▶ **Task prompt**: Transcribe the text under each picture in the entries below, line for line, and leave the pictures out of your answer.

▶ **Provided entries**:
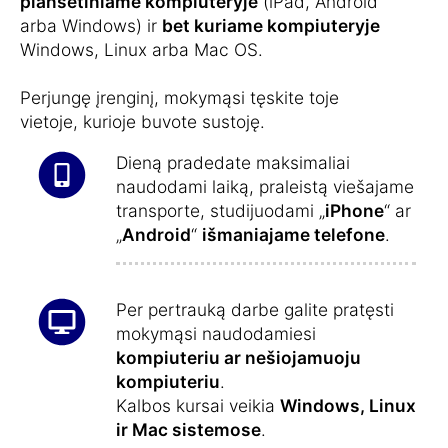
planšetiniame kompiuteryje
(iPad, Android
arba Windows) ir
bet kuriame kompiuteryje
Windows, Linux arba Mac OS.
Perjungę įrenginį, mokymąsi tęskite toje
vietoje, kurioje buvote sustoję.
Dieną pradedate maksimaliai
naudodami laiką, praleistą viešajame
transporte, studijuodami „
iPhone
“ ar
„
Android
“
išmaniajame telefone
.
Per pertrauką darbe galite pratęsti
mokymąsi naudodamiesi
kompiuteriu ar nešiojamuoju
kompiuteriu
.
Kalbos kursai veikia
Windows, Linux
ir Mac sistemose
.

▶ **Expected answer**:
planšetiniame kompiuteryje
(iPad, Android
arba Windows) ir
bet kuriame kompiuteryje
Windows, Linux arba Mac OS.
Perjungę įrenginį, mokymąsi tęskite toje
vietoje, kurioje buvote sustoję.
Dieną pradedate maksimaliai
naudodami laiką, praleistą viešajame
transporte, studijuodami „
iPhone
“ ar
„
Android
“
išmaniajame telefone
.
Per pertrauką darbe galite pratęsti
mokymąsi naudodamiesi
kompiuteriu ar nešiojamuoju
kompiuteriu
.
Kalbos kursai veikia
Windows, Linux
ir Mac sistemose
.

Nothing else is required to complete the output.